The Biden administration has begun to crack down on imports made with slave labor, and Reuters reports that since June, more than 1,000 shipments of solar energy components were blocked over concerns of violating the rules on forced labor. However, the crackdown on those products will increase the cost of the panels, which will ultimately get passed to electricity consumers. 

Kish added that the capacity factor of solar due to its intermittency is low, and the cost of creating a reliable grid from intermittent sources increases the cost of electricity produced from those sources. He compared it to an employee who works for a lower salary but randomly leaves throughout the day and isn’t available at night. 

“There’s an added cost of running a business for somebody who just decides to show up a quarter of the time,” Kish said. 

He said this is why states like California with a lot of wind and solar on the grid aren’t seeing any drop in energy prices — it’s just the opposite. They pay the highest rates in the country. 

All Of The Above

In Wyoming, most oil and gas production takes place on federal land, which makes the state’s industry beholden to lease sales for future production. 

For the Petroleum Association of Wyoming, the expansion of solar while refusing to hold lease sales is a slap in the face. Ryan McConnaughey, spokesperson for the association, told Cowboy State Daily the policy also is not going to meet the growing demand for energy. 

“It’s important to realize that to meet our growing energy needs we’re going to need all forms of energy, both fossil fuels and renewables,” he said. “Our belief is that the administration should be allowing oil and gas to flourish, just like they should be allowing different forms of renewables to flourish as well.”

Narrower Suit

Last September, U.S. District Judge Scott Skavdahl of Wyoming rejected similar challenges in a lawsuit filed by the state, the association and the alliance.
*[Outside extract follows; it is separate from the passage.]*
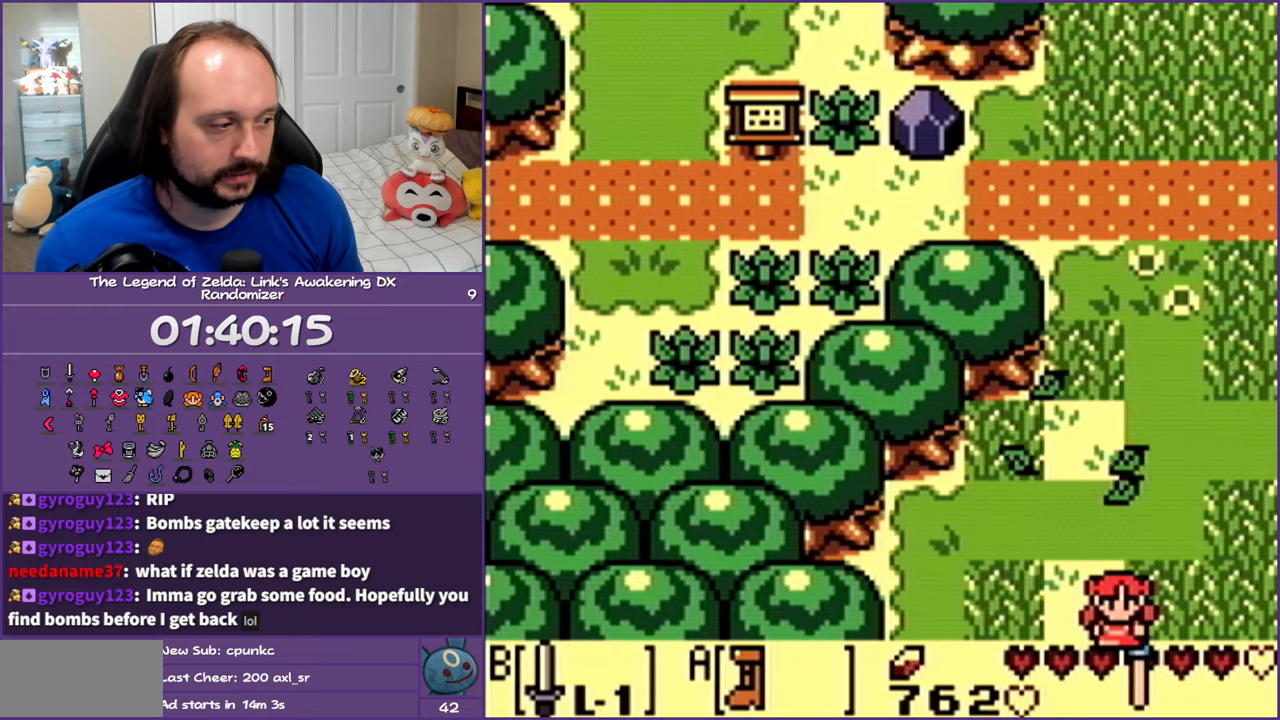
{"buttons": ["A", "DPAD_DOWN"], "events": []}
Shortly after taking office, Biden issued a moratorium on lease sales with the goal of reviewing potential environmental impacts from the sales. 

The three plaintiffs sued, arguing that the federal government was legally required to hold quarterly lease sales, arguments Skavdahl rejected. 
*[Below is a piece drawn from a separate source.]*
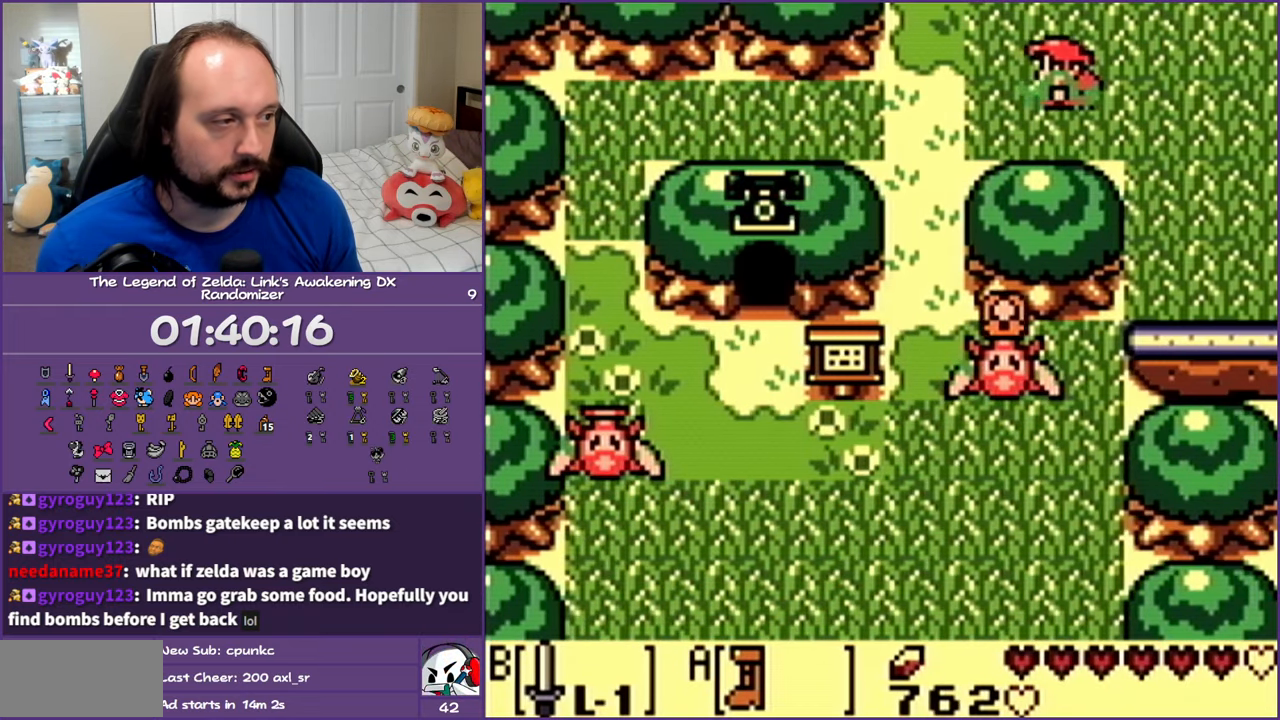
{"buttons": ["DPAD_DOWN"], "events": [[267, "DPAD_DOWN", "down"], [500, "DPAD_LEFT", "up"]]}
McConnaughey said the most recent suit is much more broad and will challenge the DOI’s general failure to hold the required quarterly lease sales. 

“One lease sale a year does not cut it, and unfortunately court intervention appears to be the only recourse in forcing the Biden administration to respect rule of law,” said Pete Obermueller, president of the Petroleum Association of Wyoming, in the statement announcing the lawsuit.